- Exercise -
Each record needs to be transcribed exactly.

- Given entries -
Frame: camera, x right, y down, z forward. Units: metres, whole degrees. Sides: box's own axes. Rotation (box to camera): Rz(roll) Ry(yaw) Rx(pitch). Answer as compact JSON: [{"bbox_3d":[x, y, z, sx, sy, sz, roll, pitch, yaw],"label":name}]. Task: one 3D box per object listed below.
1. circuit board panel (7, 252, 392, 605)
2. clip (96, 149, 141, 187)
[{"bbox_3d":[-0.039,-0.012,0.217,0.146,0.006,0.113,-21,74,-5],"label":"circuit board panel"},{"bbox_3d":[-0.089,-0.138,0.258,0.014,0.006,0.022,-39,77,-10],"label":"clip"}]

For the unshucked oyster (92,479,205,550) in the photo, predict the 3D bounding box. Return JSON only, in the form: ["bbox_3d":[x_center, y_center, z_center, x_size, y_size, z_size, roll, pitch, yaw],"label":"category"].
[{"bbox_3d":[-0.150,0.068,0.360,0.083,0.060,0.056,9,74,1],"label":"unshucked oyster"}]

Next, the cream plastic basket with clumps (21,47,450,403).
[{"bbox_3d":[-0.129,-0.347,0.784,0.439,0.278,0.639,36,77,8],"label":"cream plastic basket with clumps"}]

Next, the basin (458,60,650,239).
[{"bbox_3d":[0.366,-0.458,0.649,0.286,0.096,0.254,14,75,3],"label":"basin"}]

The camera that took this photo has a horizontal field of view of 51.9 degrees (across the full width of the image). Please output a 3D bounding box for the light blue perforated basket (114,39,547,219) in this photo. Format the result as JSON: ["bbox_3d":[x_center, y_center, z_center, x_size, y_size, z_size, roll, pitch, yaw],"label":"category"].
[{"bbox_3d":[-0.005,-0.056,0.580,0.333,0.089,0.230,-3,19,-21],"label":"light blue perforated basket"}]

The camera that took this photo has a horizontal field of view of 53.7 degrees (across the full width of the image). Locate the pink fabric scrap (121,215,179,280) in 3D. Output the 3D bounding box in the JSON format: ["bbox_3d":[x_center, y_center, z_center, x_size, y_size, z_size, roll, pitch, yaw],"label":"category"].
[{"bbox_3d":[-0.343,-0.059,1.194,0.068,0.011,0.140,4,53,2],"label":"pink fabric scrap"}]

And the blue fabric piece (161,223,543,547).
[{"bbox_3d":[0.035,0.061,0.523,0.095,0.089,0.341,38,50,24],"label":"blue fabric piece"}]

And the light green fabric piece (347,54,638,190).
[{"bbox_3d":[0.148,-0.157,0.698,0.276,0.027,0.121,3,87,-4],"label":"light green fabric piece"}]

- Exercise result -
Frame: camera, x right, y down, z forward. Units: metres, whole degrees. Sides: box's own axes. Rotation (box to camera): Rz(roll) Ry(yaw) Rx(pitch). Answer as compact JSON: [{"bbox_3d":[x, y, z, sx, sy, sz, roll, pitch, yaw],"label":name}]. Task: one 3D box per object listed below.
1. circuit board panel (7, 252, 392, 605)
2. clip (96, 149, 141, 187)
[{"bbox_3d":[-0.039,-0.012,0.217,0.146,0.006,0.113,-21,74,-5],"label":"circuit board panel"},{"bbox_3d":[-0.089,-0.138,0.258,0.014,0.006,0.022,-39,77,-10],"label":"clip"}]

For the unshucked oyster (92,479,205,550) in the photo, predict the 3D bounding box. Return JSON only, in the form: ["bbox_3d":[x_center, y_center, z_center, x_size, y_size, z_size, roll, pitch, yaw],"label":"category"].
[{"bbox_3d":[-0.150,0.068,0.360,0.083,0.060,0.056,9,74,1],"label":"unshucked oyster"}]

Next, the cream plastic basket with clumps (21,47,450,403).
[{"bbox_3d":[-0.129,-0.347,0.784,0.439,0.278,0.639,36,77,8],"label":"cream plastic basket with clumps"}]

Next, the basin (458,60,650,239).
[{"bbox_3d":[0.366,-0.458,0.649,0.286,0.096,0.254,14,75,3],"label":"basin"}]

The camera that took this photo has a horizontal field of view of 51.9 degrees (across the full width of the image). Please output a 3D bounding box for the light blue perforated basket (114,39,547,219) in this photo. Format the result as JSON: ["bbox_3d":[x_center, y_center, z_center, x_size, y_size, z_size, roll, pitch, yaw],"label":"category"].
[{"bbox_3d":[-0.005,-0.056,0.580,0.333,0.089,0.230,-3,19,-21],"label":"light blue perforated basket"}]

The camera that took this photo has a horizontal field of view of 53.7 degrees (across the full width of the image). Locate the pink fabric scrap (121,215,179,280) in 3D. Output the 3D bounding box in the JSON format: ["bbox_3d":[x_center, y_center, z_center, x_size, y_size, z_size, roll, pitch, yaw],"label":"category"].
[{"bbox_3d":[-0.343,-0.059,1.194,0.068,0.011,0.140,4,53,2],"label":"pink fabric scrap"}]

And the blue fabric piece (161,223,543,547).
[{"bbox_3d":[0.035,0.061,0.523,0.095,0.089,0.341,38,50,24],"label":"blue fabric piece"}]

And the light green fabric piece (347,54,638,190).
[{"bbox_3d":[0.148,-0.157,0.698,0.276,0.027,0.121,3,87,-4],"label":"light green fabric piece"}]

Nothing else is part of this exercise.